- _Testo proposto_:

Berlino, 12 giorni, 12 personaggi,

13 manifesti, 95 minuti.

L’artista e regista di Monaco Julian Rosefeldt, classe 1965, con Manifesto riassembla per il cinema la sua videoinstallazione omonima commissionata nel 2015 dall’Australian Centre for the Moving Image ed esposta tra le altre sedi al Park Avenue Armony di New York. Film scritto, prodotto e diretto da Rosefeldt, con un budget che non supera un milione di dollari, frutto di una cooperazione tedesco australiana, trova la sua linfa vitale nella fascinazione improvvisa che coglie J. R. durante una lettura “casuale” di Manifesti. I figli di correnti artistiche tra le più svariate selezionati tra una sessantina di letture sono 12. Dodici idee nel complesso simili e coerenti tra loro (quando l’obbiettivo era uccidere i padri per determinare ogni volta qualcosa di “completamente nuovo”) dai toni più surreali e comici ai più tragici e funesti, affidati alla maschera Cate Blanchett che muta forma nell’attualità (da homeless a broker, da lavoratrice in un inceneritore a CEO, da punk a scienziata, da oratrice funebre a burattinaia e coreografa, da conduttrice/reporter a insegnate) per dare corpo alle parole contestatrici di ieri. Con toni ricercatamente altalenanti, a volte lagnosi e cantilenanti come la recita di un rosario, altre didascalici per puerperi a lezione, altre in oratoria da pulpito, altre viziosi e noiosetti a seconda della forma vestita.

- _Esercizi da svolgere_:
a. Secondo il testo su Manifesto, quale istituzione ha commissionato nel 2015 la videoinstallazione da cui è tratto il film?
b. Elenca tutte le quantità riportate nelle righe iniziali del testo su Manifesto, dopo la parola "Berlino", insieme a ciò a cui ciascuna si riferisce.

- _Dati di partenza_:
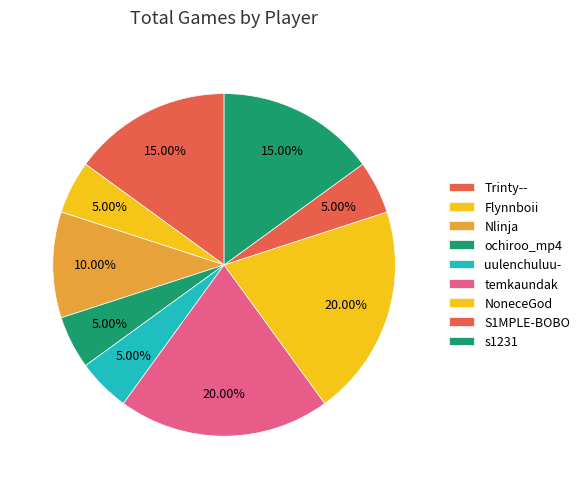

What is the total percentage of Trinty-- and Nlinja?

25.0%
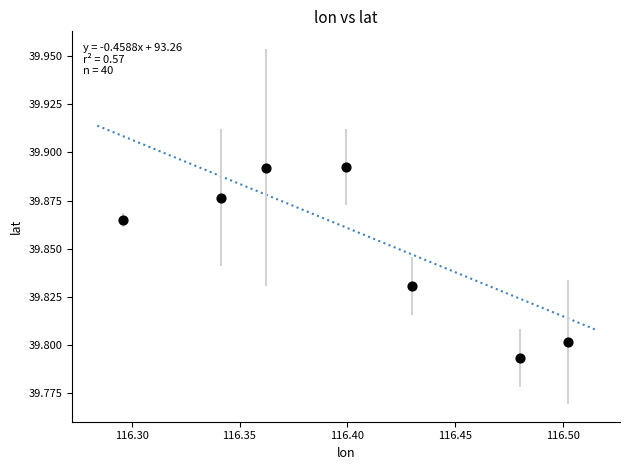

What is the average X value?

116.4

- _Esercizi risolti_:
a. L'Australian Centre for the Moving Image.

b. 12 giorni, 12 personaggi, 13 manifesti, 95 minuti.